_Extracted records_:
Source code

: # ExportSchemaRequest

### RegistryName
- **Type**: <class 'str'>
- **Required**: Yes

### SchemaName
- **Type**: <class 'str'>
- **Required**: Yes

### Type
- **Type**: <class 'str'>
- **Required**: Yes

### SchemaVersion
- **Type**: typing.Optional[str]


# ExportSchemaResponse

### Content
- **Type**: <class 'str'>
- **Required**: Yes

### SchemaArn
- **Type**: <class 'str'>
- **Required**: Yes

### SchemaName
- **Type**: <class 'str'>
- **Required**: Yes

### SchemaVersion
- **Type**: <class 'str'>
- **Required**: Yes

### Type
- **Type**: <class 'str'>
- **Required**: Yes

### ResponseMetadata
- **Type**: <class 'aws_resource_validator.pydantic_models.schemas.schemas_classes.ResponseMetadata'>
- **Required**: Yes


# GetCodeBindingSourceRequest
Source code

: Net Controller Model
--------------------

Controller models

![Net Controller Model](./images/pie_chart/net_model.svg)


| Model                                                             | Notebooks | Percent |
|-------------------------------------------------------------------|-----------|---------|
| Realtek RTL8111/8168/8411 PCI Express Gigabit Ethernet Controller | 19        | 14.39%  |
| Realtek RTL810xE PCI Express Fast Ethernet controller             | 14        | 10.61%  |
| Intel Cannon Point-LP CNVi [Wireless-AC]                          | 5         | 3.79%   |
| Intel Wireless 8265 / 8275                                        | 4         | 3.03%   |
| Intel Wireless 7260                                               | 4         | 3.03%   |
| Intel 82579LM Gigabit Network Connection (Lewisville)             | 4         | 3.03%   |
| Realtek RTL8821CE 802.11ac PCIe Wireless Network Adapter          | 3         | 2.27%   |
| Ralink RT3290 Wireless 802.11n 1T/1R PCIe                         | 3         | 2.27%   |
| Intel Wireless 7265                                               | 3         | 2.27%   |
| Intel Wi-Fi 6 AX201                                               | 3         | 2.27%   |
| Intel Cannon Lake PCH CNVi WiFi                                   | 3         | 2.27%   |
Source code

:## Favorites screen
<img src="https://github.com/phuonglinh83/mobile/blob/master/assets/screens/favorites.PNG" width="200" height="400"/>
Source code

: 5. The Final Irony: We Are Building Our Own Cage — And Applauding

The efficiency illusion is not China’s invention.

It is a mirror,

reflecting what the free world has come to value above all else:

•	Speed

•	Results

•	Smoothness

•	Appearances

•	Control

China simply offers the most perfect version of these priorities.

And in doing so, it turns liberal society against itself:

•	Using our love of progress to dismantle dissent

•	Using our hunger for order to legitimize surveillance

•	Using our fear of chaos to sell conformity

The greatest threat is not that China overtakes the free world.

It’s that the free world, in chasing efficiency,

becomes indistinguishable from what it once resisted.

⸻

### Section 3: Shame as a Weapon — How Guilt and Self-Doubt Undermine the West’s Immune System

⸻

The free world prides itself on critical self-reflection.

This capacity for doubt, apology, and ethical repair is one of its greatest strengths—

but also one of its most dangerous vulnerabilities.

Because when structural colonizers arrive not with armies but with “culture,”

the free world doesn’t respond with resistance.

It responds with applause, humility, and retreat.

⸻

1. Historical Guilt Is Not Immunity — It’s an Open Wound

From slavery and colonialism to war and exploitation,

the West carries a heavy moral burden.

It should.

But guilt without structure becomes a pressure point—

_WORK ORDER_: Rewrite all of the entries above, replacing every occurrence of "Required" with "Mandatory" and leaving everything else unchanged.

_RESULT_:
Source code

: # ExportSchemaRequest

### RegistryName
- **Type**: <class 'str'>
- **Mandatory**: Yes

### SchemaName
- **Type**: <class 'str'>
- **Mandatory**: Yes

### Type
- **Type**: <class 'str'>
- **Mandatory**: Yes

### SchemaVersion
- **Type**: typing.Optional[str]


# ExportSchemaResponse

### Content
- **Type**: <class 'str'>
- **Mandatory**: Yes

### SchemaArn
- **Type**: <class 'str'>
- **Mandatory**: Yes

### SchemaName
- **Type**: <class 'str'>
- **Mandatory**: Yes

### SchemaVersion
- **Type**: <class 'str'>
- **Mandatory**: Yes

### Type
- **Type**: <class 'str'>
- **Mandatory**: Yes

### ResponseMetadata
- **Type**: <class 'aws_resource_validator.pydantic_models.schemas.schemas_classes.ResponseMetadata'>
- **Mandatory**: Yes


# GetCodeBindingSourceRequest
Source code

: Net Controller Model
--------------------

Controller models

![Net Controller Model](./images/pie_chart/net_model.svg)


| Model                                                             | Notebooks | Percent |
|-------------------------------------------------------------------|-----------|---------|
| Realtek RTL8111/8168/8411 PCI Express Gigabit Ethernet Controller | 19        | 14.39%  |
| Realtek RTL810xE PCI Express Fast Ethernet controller             | 14        | 10.61%  |
| Intel Cannon Point-LP CNVi [Wireless-AC]                          | 5         | 3.79%   |
| Intel Wireless 8265 / 8275                                        | 4         | 3.03%   |
| Intel Wireless 7260                                               | 4         | 3.03%   |
| Intel 82579LM Gigabit Network Connection (Lewisville)             | 4         | 3.03%   |
| Realtek RTL8821CE 802.11ac PCIe Wireless Network Adapter          | 3         | 2.27%   |
| Ralink RT3290 Wireless 802.11n 1T/1R PCIe                         | 3         | 2.27%   |
| Intel Wireless 7265                                               | 3         | 2.27%   |
| Intel Wi-Fi 6 AX201                                               | 3         | 2.27%   |
| Intel Cannon Lake PCH CNVi WiFi                                   | 3         | 2.27%   |
Source code

:## Favorites screen
<img src="https://github.com/phuonglinh83/mobile/blob/master/assets/screens/favorites.PNG" width="200" height="400"/>
Source code

: 5. The Final Irony: We Are Building Our Own Cage — And Applauding

The efficiency illusion is not China’s invention.

It is a mirror,

reflecting what the free world has come to value above all else:

•	Speed

•	Results

•	Smoothness

•	Appearances

•	Control

China simply offers the most perfect version of these priorities.

And in doing so, it turns liberal society against itself:

•	Using our love of progress to dismantle dissent

•	Using our hunger for order to legitimize surveillance

•	Using our fear of chaos to sell conformity

The greatest threat is not that China overtakes the free world.

It’s that the free world, in chasing efficiency,

becomes indistinguishable from what it once resisted.

⸻

### Section 3: Shame as a Weapon — How Guilt and Self-Doubt Undermine the West’s Immune System

⸻

The free world prides itself on critical self-reflection.

This capacity for doubt, apology, and ethical repair is one of its greatest strengths—

but also one of its most dangerous vulnerabilities.

Because when structural colonizers arrive not with armies but with “culture,”

the free world doesn’t respond with resistance.

It responds with applause, humility, and retreat.

⸻

1. Historical Guilt Is Not Immunity — It’s an Open Wound

From slavery and colonialism to war and exploitation,

the West carries a heavy moral burden.

It should.

But guilt without structure becomes a pressure point—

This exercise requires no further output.